The return to the joint manoeuvres after its participation in 2007 is expected to intensify diplomatic tensions between Australia and China.
The fresh fears come after Defence Minister Linda Reynolds met her Japanese counterpart in Tokyo where both warned against attempts to “change the status quo by coercion” in the South China Sea.
Dubbed Exercise Malabar 2020, the large-scale naval drills will take place off the coast of India in the Bay of Bengal in November.
Senator Reynolds said this was a “milestone activity” that showcased “the deep trust between four major Indo-Pacific democracies and their shared will to work together on common security interests”.
Such high-end military exercises are “key to enhancing Australia’s maritime capabilities, building interoperability with our close partners, and demonstrating our collective resolve to support an open and prosperous Indo-Pacific”, she said.
There was no immediate word from China on the Malabar exercises.
India holds the annual drills with the US and Japanese navies each year as part of the Quadrilateral Security Dialogue.
India agreed to invite Australia for next month’s exercise in the Bay of Bengal, it said, in a sign of cooperation.

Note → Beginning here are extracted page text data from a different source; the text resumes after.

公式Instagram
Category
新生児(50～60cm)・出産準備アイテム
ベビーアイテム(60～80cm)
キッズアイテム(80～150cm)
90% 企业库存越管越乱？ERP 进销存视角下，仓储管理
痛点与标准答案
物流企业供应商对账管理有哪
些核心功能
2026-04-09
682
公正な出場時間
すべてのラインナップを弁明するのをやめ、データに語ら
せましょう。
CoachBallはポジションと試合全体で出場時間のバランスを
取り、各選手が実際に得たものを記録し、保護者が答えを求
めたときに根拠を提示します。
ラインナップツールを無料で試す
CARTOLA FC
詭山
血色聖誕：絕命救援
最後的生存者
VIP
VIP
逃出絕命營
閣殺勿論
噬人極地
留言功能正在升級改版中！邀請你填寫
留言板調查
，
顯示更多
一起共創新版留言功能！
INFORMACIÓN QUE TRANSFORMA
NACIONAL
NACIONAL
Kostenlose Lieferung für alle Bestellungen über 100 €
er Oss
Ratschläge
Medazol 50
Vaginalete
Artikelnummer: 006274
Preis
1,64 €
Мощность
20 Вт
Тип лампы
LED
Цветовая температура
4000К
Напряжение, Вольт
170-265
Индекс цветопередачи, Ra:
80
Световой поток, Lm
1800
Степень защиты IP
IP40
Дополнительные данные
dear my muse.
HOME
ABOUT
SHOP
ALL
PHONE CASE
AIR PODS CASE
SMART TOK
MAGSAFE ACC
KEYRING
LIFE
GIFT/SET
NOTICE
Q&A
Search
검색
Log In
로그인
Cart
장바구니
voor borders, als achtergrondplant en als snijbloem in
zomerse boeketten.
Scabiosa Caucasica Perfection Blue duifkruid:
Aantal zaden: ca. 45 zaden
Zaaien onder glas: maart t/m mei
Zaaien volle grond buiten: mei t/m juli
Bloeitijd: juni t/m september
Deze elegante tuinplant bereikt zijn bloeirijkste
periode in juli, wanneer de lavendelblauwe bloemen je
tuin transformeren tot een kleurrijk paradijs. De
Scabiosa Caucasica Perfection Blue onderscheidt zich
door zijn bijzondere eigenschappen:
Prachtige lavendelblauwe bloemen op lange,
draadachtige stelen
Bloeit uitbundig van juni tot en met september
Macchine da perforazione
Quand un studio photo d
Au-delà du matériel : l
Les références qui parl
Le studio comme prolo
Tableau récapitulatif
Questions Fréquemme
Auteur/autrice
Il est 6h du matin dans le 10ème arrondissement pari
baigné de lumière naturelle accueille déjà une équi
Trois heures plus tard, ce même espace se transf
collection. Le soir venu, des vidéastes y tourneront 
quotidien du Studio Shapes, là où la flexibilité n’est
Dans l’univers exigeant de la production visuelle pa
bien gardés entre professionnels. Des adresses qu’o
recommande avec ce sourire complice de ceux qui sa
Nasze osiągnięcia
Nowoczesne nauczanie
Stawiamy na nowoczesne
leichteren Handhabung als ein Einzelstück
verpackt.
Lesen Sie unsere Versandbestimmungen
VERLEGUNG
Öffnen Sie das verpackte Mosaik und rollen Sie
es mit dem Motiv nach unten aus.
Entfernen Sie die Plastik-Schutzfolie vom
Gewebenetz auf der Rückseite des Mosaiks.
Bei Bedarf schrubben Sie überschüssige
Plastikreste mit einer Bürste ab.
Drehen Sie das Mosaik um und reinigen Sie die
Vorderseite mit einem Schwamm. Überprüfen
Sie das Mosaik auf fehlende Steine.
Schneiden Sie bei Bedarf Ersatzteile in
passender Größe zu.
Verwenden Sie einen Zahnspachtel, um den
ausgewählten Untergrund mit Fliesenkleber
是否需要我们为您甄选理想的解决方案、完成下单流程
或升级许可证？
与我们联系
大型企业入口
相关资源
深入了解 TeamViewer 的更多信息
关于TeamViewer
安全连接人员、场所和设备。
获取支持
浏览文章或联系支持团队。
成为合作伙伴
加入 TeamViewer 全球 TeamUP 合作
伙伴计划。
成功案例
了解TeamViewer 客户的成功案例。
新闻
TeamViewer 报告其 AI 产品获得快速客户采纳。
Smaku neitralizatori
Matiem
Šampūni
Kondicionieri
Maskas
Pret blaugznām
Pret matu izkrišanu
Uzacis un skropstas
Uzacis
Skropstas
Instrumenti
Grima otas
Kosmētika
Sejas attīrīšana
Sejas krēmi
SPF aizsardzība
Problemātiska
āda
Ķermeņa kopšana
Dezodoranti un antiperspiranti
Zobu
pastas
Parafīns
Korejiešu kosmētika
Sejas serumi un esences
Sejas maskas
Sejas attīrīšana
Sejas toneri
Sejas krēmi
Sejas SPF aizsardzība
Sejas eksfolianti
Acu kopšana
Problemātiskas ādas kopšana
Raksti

“As India seeks to increase cooperation with other countries in the maritime security domain and in the light of increased defence cooperation with Australia, Malabar 2020 will see the participation of the Australian navy,” the defence ministry said in a statement.
The ABC cited defence sources that suggested a warship such as HMAS Hobart or HMAS Brisbane would likely be deployed to Exercise Malabar.
China has previously denounced the Quad as an attempt to contain its development.
In a joint statement on Monday night, Senator Reynolds and Japanese defence minister Kishi Nabuo said their nations would continue to coordinate closely on the security situation in the South China Sea.
They affirmed the importance of upholding freedom of navigation and overflight.
Without naming China they reaffirmed their “serious concern” about the militarisation of disputed islands and reefs, “dangerous or coercive use” of coast guard vessels and “maritime militia” and efforts to disrupt other countries’ resource exploitation activities.
“The ministers reinforced their strong opposition to any attempts to unilaterally change the status quo by coercion in the South China Sea,” their statement said.
India’s decision on expanding the Malabar exercises comes at a time when it is locked in a military stand-off on the disputed land border with China.
Thousands of troops are in close proximity in the western Himalayas, where India says Chinese troops have intruded deep across its side of the de facto border.
Officials in Beijing deny any intrusion and say India has been building roads and other infrastructure in the disputed area causing the crisis.